Q: Okay. And the conditions didn't limit your ability to work in general because you've held a number of jobs prior to working at NAPA and after you left at NAPA, different types of jobs, correct?
A: Yeah.
(Id. at 283.)
The Court concludes that Wolhart has presented no evidence from which to reasonably infer that any of Wolhart's major life activities are substantially or materially limited by his physical impairments. He has not presented any evidence to indicate that he is "precluded from performing a class or broad range of jobs as compared to average persons in the general population." Snow, 128 F.3d at 1207; see also Landers, 345 F.3d at 674-75 (noting that where the plaintiff's "work performance was unaffected [by his impairment], according to his own assessment," he had not established a disability under the MHRA); Sigurdson v. Carl Bolander Sons, Co., 532 N.W.2d 225, 229 (Minn. 1995) (summary judgment affirmed because the plaintiff failed to show that diabetes "materially limited his ability to obtain and retain employment"). Accordingly, the Court determines that Wolhart has failed to raise a genuine issue of material fact with respect to his claim under the MHRA, and that claim will be dismissed.

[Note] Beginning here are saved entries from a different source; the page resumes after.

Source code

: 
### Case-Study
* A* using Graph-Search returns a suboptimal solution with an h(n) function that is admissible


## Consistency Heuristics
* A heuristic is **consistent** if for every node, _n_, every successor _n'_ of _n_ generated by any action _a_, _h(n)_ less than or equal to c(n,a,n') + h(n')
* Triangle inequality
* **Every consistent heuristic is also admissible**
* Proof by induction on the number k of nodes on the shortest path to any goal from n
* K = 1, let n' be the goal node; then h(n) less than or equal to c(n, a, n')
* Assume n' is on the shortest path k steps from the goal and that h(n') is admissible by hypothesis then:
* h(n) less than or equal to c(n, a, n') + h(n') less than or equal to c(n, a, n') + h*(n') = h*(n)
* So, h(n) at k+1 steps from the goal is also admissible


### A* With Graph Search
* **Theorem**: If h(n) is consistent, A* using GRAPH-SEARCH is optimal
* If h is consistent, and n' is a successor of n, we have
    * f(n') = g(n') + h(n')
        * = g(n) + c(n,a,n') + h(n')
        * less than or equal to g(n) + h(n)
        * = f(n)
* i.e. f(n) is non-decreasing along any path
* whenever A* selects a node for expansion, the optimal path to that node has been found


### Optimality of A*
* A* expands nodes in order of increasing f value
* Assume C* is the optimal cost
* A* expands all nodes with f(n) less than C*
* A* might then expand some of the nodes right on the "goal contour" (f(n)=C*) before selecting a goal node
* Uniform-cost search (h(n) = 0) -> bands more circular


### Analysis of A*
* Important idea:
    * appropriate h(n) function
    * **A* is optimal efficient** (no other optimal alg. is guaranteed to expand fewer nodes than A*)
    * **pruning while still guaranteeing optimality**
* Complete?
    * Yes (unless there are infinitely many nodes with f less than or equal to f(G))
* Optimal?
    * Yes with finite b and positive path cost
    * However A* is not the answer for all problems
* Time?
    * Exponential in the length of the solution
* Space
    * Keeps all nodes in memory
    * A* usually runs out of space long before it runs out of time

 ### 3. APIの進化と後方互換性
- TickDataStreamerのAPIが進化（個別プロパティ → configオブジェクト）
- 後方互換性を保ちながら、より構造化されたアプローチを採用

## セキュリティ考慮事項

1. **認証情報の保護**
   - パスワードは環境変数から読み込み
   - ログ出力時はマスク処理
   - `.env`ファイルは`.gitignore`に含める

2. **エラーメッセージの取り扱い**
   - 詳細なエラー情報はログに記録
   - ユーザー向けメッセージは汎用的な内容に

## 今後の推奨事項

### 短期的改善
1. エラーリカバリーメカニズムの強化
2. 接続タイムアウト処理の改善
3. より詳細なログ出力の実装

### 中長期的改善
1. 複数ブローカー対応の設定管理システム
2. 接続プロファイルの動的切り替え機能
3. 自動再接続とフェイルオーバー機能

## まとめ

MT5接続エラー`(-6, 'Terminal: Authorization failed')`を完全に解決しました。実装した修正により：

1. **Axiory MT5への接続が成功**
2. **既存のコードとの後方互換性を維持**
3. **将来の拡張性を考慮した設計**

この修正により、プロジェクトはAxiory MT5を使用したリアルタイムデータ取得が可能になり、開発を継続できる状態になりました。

The Court's analysis of Wolhart's MHRA claim would apply with equal force to his claim under the ADA. See Snow, 128 F.3d at 1207 n. 5 ("The analysis of disability under [the MHRA and the ADA] is interchangeable." (citation omitted)). Therefore, even if the Court had determined that Wolhart's failure to exhaust his administrative remedies was not fatal to his ADA claim, that claim would be dismissed on its merits pursuant to the above analysis.
Conclusion
Based on the foregoing, and all the files, records and proceedings herein IT IS ORDERED that NAPA's Motion for Summary Judgment (Doc. No. 20) is GRANTED and Kirk E. Wolhart's Complaint (Doc. No. 1) is DISMISSED WITH PREJUDICE.